[Start of Selected passage]

Sally Podger

Personal information
- Born: Sally Leadbeater 8 February 1962 (age 64) Guernsey, United Kingdom

Sport
- Country: England
- Sport: Badminton

Medal record
Women's badminton
Representing England
World Cup
| Bronze medal – third place | 1983 Kuala Lumpur | Mixed doubles |
Uber Cup
| Silver medal – second place | 1984 Kuala Lumpur | Women's team |
Commonwealth Games
| Gold medal – first place | 1982 Brisbane | Mixed team |
| Silver medal – second place | 1982 Brisbane | Women's singles |
| Bronze medal – third place | 1982 Brisbane | Women's doubles |
European Championships
| Gold medal – first place | 1984 Preston | Mixed team |
| Silver medal – second place | 1984 Preston | Women's singles |
European Junior Championships
| Gold medal – first place | 1979 Mülheim | Girls' doubles |
| Silver medal – second place | 1979 Mülheim | Mixed team |

= Sally Podger =

English badminton player

Sally Podger (born 8 February 1962 as Sally Leadbeater) is an English badminton player.

==Early and personal life==
Podger grew up in Guernsey. At the age of 18, she moved to Portsmouth to gain more badminton experience. She married Andrew Podger on 6 August 1981 in Vale Paris Church, Guernsey.

==Badminton career==
Podger represented England and won a gold medal in the team event, a silver medal in the singles and a bronze medal in the doubles, at the 1982 Commonwealth Games in Brisbane, Queensland, Australia.

[End of Selected passage]
[Start of Records for processing]

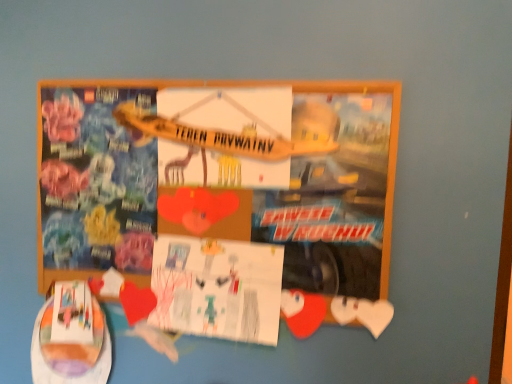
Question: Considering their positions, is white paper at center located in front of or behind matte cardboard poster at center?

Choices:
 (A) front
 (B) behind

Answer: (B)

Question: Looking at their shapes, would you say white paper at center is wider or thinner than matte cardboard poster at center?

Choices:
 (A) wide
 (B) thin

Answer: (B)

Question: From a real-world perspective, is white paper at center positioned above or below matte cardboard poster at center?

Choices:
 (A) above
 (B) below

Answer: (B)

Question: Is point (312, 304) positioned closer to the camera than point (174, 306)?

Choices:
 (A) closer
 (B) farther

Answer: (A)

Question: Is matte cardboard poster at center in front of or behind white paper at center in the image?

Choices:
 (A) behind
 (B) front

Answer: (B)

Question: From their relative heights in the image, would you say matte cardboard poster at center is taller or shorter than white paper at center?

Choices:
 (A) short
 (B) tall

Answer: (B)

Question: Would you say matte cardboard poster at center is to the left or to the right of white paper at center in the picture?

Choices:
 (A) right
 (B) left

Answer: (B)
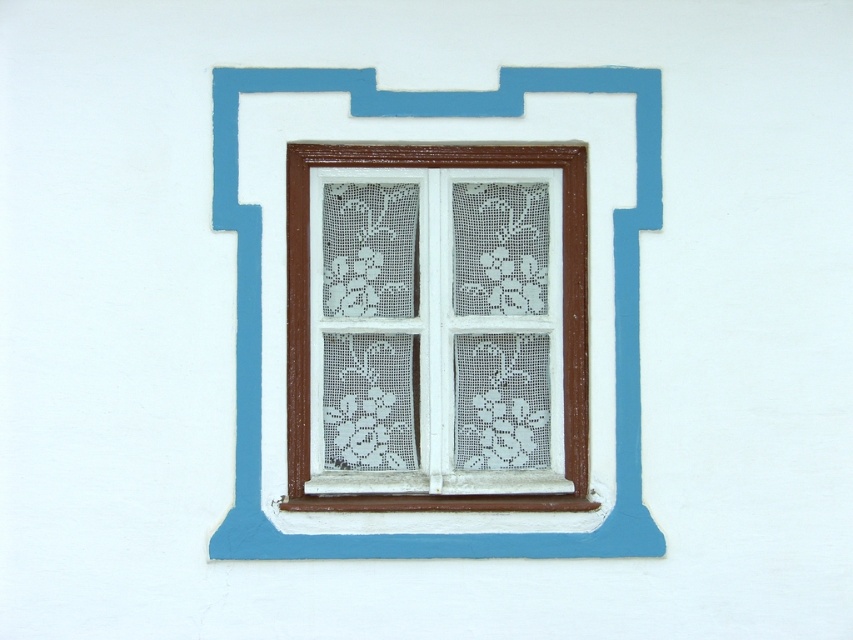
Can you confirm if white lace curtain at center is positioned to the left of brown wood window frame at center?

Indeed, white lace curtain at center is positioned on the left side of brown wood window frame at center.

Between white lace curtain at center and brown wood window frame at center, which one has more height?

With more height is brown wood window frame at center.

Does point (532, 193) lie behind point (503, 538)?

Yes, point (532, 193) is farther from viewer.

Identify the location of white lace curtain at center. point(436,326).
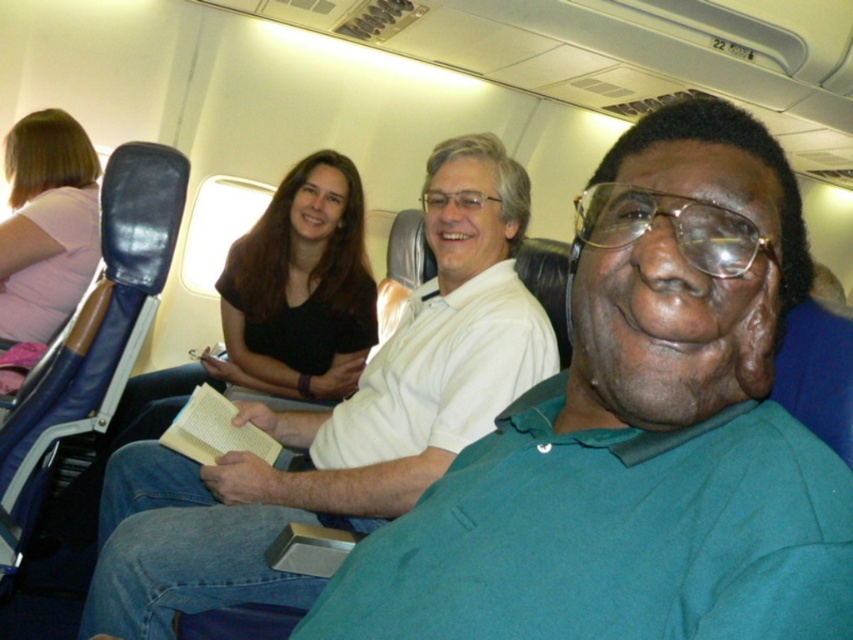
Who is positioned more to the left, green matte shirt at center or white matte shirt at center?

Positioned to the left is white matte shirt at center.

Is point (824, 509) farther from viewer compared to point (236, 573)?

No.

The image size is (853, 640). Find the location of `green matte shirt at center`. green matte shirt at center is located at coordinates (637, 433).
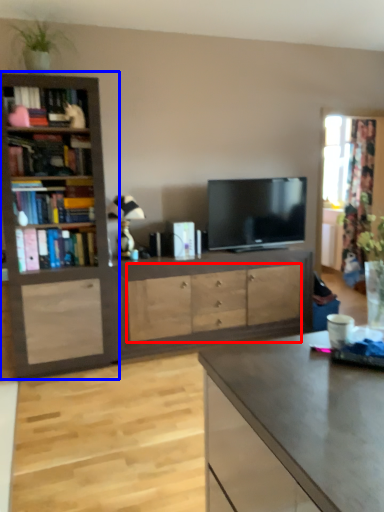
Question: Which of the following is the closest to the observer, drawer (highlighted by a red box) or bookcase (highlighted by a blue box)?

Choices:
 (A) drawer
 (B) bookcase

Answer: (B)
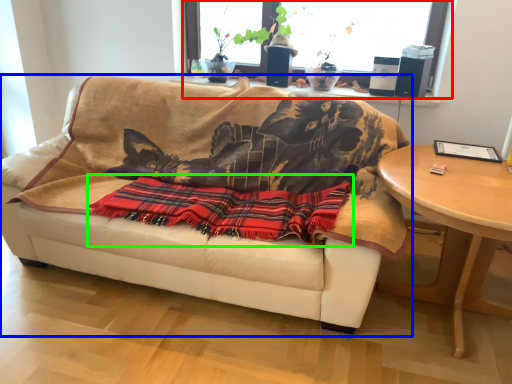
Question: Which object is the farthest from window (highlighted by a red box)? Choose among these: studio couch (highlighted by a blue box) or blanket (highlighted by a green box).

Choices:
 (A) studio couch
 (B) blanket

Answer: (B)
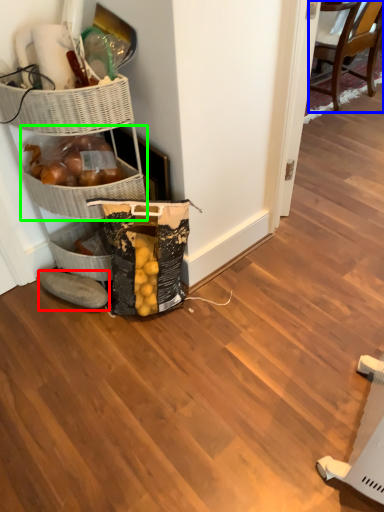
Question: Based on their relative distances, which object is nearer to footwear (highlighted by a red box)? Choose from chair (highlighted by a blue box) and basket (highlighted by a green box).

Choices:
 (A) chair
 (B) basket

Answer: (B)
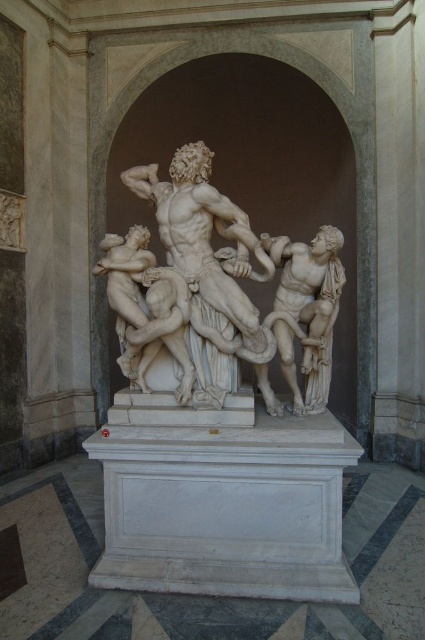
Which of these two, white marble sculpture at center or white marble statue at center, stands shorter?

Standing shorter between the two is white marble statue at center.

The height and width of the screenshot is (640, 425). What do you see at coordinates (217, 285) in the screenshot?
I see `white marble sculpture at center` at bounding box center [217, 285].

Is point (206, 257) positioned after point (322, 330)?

[End of Records for processing]

Task instructions:
[1] Output the passage of the Sally Podger biography from "Sally Podger (born" to "Brisbane, Queensland, Australia." word for word.
[2] Format the records from the line with "Question: Which of" through the end of the records as a numbered list, skipping blank lines and omitting the picture markers.
The Sally Podger biography and the records are unrelated.

Answers for the exercise:
[1]
Sally Podger (born 8 February 1962 as Sally Leadbeater) is an English badminton player.

==Early and personal life==
Podger grew up in Guernsey. At the age of 18, she moved to Portsmouth to gain more badminton experience. She married Andrew Podger on 6 August 1981 in Vale Paris Church, Guernsey.

==Badminton career==
Podger represented England and won a gold medal in the team event, a silver medal in the singles and a bronze medal in the doubles, at the 1982 Commonwealth Games in Brisbane, Queensland, Australia.

[2]
1. Question: Which of the following is the closest to the observer, drawer (highlighted by a red box) or bookcase (highlighted by a blue box)?
2. Choices:
3.  (A) drawer
4.  (B) bookcase
5. Answer: (B)
6. Question: Which object is the farthest from window (highlighted by a red box)? Choose among these: studio couch (highlighted by a blue box) or blanket (highlighted by a green box).
7. Choices:
8.  (A) studio couch
9.  (B) blanket
10. Answer: (B)
11. Question: Based on their relative distances, which object is nearer to footwear (highlighted by a red box)? Choose from chair (highlighted by a blue box) and basket (highlighted by a green box).
12. Choices:
13.  (A) chair
14.  (B) basket
15. Answer: (B)
16. Which of these two, white marble sculpture at center or white marble statue at center, stands shorter?
17. Standing shorter between the two is white marble statue at center.
18. The height and width of the screenshot is (640, 425). What do you see at coordinates (217, 285) in the screenshot?
19. I see `white marble sculpture at center` at bounding box center [217, 285].
20. Is point (206, 257) positioned after point (322, 330)?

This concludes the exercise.